_RECORDS SHOWN:_
· · · · · · ·
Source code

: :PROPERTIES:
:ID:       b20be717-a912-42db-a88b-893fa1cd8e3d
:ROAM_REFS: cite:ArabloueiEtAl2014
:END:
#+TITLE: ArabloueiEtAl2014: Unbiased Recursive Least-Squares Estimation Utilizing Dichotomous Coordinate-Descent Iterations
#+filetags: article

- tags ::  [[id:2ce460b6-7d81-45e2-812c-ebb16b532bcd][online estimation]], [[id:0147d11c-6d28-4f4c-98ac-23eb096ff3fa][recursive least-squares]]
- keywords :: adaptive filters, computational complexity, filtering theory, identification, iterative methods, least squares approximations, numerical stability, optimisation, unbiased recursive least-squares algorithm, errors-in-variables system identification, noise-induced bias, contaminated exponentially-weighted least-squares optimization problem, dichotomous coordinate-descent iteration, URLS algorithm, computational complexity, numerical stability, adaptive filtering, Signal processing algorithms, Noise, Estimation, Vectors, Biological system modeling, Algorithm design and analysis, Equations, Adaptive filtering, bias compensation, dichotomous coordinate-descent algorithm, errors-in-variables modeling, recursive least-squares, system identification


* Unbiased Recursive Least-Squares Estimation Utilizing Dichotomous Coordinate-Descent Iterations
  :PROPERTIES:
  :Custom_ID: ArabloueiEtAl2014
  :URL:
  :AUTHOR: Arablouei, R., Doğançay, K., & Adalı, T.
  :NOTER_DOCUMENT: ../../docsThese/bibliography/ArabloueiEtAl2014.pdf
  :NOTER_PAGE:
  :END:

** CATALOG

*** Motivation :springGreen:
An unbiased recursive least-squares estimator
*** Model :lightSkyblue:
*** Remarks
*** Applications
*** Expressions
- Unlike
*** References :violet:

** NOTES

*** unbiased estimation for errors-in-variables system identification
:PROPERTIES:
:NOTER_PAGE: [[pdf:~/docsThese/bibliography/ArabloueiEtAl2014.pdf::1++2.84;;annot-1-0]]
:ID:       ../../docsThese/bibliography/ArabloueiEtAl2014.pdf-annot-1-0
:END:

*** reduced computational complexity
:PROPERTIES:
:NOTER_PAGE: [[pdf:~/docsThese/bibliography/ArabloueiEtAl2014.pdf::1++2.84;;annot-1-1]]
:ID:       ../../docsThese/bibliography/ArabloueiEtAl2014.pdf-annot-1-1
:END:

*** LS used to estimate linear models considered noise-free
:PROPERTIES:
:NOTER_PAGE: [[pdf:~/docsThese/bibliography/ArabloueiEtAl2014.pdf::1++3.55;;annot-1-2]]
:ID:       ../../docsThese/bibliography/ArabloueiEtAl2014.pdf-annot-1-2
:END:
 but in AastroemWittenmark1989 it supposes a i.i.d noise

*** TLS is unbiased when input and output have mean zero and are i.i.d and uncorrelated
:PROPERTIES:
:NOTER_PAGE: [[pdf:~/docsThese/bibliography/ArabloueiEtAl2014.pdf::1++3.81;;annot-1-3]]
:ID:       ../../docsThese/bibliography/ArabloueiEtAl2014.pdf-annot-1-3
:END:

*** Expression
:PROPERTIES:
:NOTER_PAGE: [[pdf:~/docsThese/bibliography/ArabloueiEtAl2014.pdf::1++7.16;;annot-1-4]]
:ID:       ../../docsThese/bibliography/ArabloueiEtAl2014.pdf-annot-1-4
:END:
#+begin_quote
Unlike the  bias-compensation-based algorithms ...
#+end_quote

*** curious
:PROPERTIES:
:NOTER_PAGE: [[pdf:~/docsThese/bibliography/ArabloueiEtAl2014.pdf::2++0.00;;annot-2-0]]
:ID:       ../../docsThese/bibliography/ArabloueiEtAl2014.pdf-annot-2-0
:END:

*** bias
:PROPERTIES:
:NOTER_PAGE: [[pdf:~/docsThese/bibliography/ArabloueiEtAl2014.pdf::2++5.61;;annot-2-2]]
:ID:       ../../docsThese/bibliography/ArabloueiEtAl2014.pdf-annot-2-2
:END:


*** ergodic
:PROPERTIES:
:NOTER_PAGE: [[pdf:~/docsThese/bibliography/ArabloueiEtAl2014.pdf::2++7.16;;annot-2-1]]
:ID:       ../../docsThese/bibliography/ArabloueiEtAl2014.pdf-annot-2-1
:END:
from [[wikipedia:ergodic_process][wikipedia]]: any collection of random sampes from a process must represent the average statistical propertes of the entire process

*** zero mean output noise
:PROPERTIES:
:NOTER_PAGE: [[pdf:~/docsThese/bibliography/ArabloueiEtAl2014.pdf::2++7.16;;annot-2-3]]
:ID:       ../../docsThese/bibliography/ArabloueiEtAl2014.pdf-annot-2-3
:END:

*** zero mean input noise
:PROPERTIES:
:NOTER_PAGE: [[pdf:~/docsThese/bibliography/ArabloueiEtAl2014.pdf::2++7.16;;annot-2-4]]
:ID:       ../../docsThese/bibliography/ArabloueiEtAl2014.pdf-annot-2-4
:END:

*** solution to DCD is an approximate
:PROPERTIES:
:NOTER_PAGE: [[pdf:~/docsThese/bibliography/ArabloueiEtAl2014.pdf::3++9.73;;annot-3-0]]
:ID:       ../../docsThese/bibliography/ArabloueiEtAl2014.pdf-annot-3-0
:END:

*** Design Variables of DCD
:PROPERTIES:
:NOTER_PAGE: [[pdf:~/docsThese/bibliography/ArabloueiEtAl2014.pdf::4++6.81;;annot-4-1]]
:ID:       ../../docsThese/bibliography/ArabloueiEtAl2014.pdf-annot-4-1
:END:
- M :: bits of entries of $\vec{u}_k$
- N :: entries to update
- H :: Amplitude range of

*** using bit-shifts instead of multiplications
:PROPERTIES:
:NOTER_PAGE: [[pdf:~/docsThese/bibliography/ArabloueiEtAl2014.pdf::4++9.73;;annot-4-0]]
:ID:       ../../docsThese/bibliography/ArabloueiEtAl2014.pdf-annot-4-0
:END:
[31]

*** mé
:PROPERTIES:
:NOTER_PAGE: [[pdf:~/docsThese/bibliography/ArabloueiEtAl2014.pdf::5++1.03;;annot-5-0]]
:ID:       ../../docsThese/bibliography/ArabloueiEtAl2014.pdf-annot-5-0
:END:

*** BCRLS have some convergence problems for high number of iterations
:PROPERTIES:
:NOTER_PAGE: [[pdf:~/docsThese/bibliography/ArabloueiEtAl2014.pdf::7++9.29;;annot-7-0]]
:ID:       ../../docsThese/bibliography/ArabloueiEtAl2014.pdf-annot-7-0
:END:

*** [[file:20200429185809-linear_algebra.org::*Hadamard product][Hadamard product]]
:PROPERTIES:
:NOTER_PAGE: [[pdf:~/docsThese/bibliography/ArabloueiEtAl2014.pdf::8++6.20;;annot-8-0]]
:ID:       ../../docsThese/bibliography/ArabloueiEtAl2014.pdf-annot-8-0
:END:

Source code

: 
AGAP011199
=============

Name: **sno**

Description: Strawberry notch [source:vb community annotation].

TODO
· · · · · · ·
_TASK PROMPT:_ Could you copy out every line in the listing where the word "input" appears?

_WRITTEN RESPONSE:_
*** TLS is unbiased when input and output have mean zero and are i.i.d and uncorrelated
*** zero mean input noise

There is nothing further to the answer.